Anadolu Aleviliğini anlamak için İslam’ın yayılma sürecini iyi takip etmek zorunlu. Türkler arasında İslam’ın, Arapların Çinlileri yenerek Orta Asya’da hakimiyet sağlamalarına yol açan Talas Savaşı (751) sonrasında benimsenmeye başladığını söyleyebiliriz. Bu sırada İslam’da Sünnilik, Şiilik şeklindeki mezhep ayrılıkları zaten oluşmuştu. Türkler İslam’ı Horasan yoluyla eski Türk ve Fars inanç ve kültürleri ve diğer yerel inançlarla etkileşimleri sonrasında benimsemeye başladı. Böylece Türklerin ve İslam’ın yayılma güzergahı üzerindeki milletlerin bir bölümü Ehl-i Beyt’e muhabbete dayanan, kendi inanç ve gelenekleri ile İslam’ın ilkelerini bağdaştıran bir İslam yorumunu benimsedi. Osmanlı Devleti Alevi-Bektaşi önderlerinin de katkılarıyla kuruldu.
ÇALDIRAN DÖNÜM NOKTASI
– Sonra nasıl oldu da bu yapı değişti?
Zamanla imparatorluğa dönüşen Osmanlı’nın, her açıdan geniş halk kitlelerine yabancılaşması, Kızılbaş Türkmen boylarının Şah İsmail’e desteğiyle sonuçlandı. Şah İsmail’in yenildiği Çaldıran Savaşı (1514) sonrasında ise Kızılbaş-Alevilik bugün bilinen şekliyle kurumlaştı. Balkanlar’da ve daha çok Batı Anadolu’da örgütlenen Babagan Bektaşiliği ise tekke/dergah şeklinde bir tarikat örgütlenmesi yarattı. Kırsal alanlarda etkin olan Alevilik soy esasına dayanırken, nispeten daha kentli nüfusa hitap eden ve soy esasına dayanmayan Babagan Bektaşiliği ise devletin resmi himayesine sahip, Yeniçeri Teşkilatı’nın da bağlandığı bir tarikat halinde varlığını sürdürdü.

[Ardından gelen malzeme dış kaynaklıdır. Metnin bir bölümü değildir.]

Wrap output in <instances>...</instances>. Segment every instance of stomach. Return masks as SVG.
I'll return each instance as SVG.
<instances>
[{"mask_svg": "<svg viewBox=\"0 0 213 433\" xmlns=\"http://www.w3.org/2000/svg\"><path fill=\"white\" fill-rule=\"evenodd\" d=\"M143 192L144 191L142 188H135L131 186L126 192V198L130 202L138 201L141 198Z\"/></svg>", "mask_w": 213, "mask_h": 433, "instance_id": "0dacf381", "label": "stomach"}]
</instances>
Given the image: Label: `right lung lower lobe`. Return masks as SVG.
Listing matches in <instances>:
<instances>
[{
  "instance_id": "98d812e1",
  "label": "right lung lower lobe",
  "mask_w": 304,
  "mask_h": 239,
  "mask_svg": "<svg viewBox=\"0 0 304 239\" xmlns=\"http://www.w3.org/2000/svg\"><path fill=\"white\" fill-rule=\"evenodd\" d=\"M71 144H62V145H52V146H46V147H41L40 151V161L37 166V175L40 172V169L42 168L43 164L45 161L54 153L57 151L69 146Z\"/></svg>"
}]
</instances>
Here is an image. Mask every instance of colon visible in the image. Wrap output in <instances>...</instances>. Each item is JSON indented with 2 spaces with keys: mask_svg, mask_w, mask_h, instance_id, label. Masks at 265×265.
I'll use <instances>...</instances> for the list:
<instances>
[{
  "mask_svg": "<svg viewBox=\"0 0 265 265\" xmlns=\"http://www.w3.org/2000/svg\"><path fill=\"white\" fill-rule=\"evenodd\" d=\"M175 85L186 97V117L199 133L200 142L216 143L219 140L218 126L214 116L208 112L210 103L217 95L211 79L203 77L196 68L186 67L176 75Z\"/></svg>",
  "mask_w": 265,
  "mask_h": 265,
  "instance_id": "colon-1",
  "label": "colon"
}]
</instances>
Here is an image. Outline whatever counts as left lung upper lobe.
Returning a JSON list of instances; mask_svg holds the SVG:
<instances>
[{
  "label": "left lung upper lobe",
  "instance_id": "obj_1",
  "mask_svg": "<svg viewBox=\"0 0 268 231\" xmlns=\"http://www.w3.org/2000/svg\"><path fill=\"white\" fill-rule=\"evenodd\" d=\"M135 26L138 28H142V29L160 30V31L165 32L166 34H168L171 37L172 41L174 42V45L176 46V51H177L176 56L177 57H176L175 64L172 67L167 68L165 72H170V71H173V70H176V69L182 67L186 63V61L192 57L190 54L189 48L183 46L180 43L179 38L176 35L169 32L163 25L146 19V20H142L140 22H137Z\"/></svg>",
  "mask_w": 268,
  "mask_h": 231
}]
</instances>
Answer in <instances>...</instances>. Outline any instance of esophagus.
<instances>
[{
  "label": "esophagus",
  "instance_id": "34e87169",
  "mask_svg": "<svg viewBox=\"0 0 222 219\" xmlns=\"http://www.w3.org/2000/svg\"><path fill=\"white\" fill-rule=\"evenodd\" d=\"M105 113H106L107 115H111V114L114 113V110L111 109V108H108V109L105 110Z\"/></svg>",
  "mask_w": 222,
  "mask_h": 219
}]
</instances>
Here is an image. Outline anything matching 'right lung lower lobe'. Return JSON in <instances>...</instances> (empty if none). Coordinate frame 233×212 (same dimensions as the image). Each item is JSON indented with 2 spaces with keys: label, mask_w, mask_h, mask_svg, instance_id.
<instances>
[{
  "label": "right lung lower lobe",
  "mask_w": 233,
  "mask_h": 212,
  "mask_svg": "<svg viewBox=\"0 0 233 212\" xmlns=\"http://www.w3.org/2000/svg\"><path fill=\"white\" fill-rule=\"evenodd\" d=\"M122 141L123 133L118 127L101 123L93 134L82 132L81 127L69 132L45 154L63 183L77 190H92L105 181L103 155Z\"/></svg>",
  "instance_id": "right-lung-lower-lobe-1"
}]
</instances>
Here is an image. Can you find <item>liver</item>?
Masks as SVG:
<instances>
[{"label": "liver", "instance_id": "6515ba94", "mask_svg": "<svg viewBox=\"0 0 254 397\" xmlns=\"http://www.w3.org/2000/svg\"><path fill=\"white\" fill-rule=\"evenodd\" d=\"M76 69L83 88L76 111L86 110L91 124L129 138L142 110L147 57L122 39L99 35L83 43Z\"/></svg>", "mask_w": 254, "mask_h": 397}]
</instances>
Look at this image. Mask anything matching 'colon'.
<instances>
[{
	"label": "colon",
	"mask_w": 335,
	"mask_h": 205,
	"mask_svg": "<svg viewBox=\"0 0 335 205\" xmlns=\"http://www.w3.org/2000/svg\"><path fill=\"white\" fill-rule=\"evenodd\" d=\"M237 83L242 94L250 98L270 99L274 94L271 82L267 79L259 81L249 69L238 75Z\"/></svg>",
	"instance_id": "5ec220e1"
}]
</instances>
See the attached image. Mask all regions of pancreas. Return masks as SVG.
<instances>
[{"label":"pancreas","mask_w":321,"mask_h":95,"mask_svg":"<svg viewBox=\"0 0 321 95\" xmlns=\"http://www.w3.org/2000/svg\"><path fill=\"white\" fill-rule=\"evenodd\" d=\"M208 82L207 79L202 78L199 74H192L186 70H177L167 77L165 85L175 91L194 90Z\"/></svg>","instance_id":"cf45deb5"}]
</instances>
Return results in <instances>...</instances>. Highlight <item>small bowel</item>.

– Anadolu’daki Alevilik Şii mezhebinin bir başka versiyonu mu?
Hayır, Anadolu’da Alevilik Şiiliğin bir başka versiyonu değil. Aleviliğin, Şiilikle ve diğer tasavvufi oluşumlarla da bağlantılı olması yanıltıcı olmasın. Anadolu’da Alevilik, yüzyıllar içerisinde İslam’ın Sünni ve Şii mezheplerinden çok farklı bir anlayış, yorum ortaya koymuştur. Kadınlı-erkekli ve içerisinde bağlamanın da yer aldığı Cem İbadeti ve Muharrem Orucu, Hızır Orucu gibi kendilerine özgü inanç uygulamaları Alevileri Sünni ve Şii mezheplerden farklı hale getiriyor. Alevilerin bu ibadetleri gerek Sünni gerekse Şiilerce ‘İslami’ olarak görülmüyor. Alevilerin zaman zaman ‘Şiiler’ ve ‘Caferiler’ olarak değerlendirilmelerinin altında ‘Ehl-i Beyt sevgisi’ yatıyor. Ama inanç ve ibadet bakımından benzer değil farklıdırlar. Ayrıca Aleviler, Şii İslam’ın, Anadolu’daki Sünnilere göre çok daha katı bir muhafazakar dinsel yapılanma içinde olduğu görüşündeler.
FARKLI ÖRNEKLER VAR
– Dünyanın başka coğrafyalarında da Aleviler var mı bugün?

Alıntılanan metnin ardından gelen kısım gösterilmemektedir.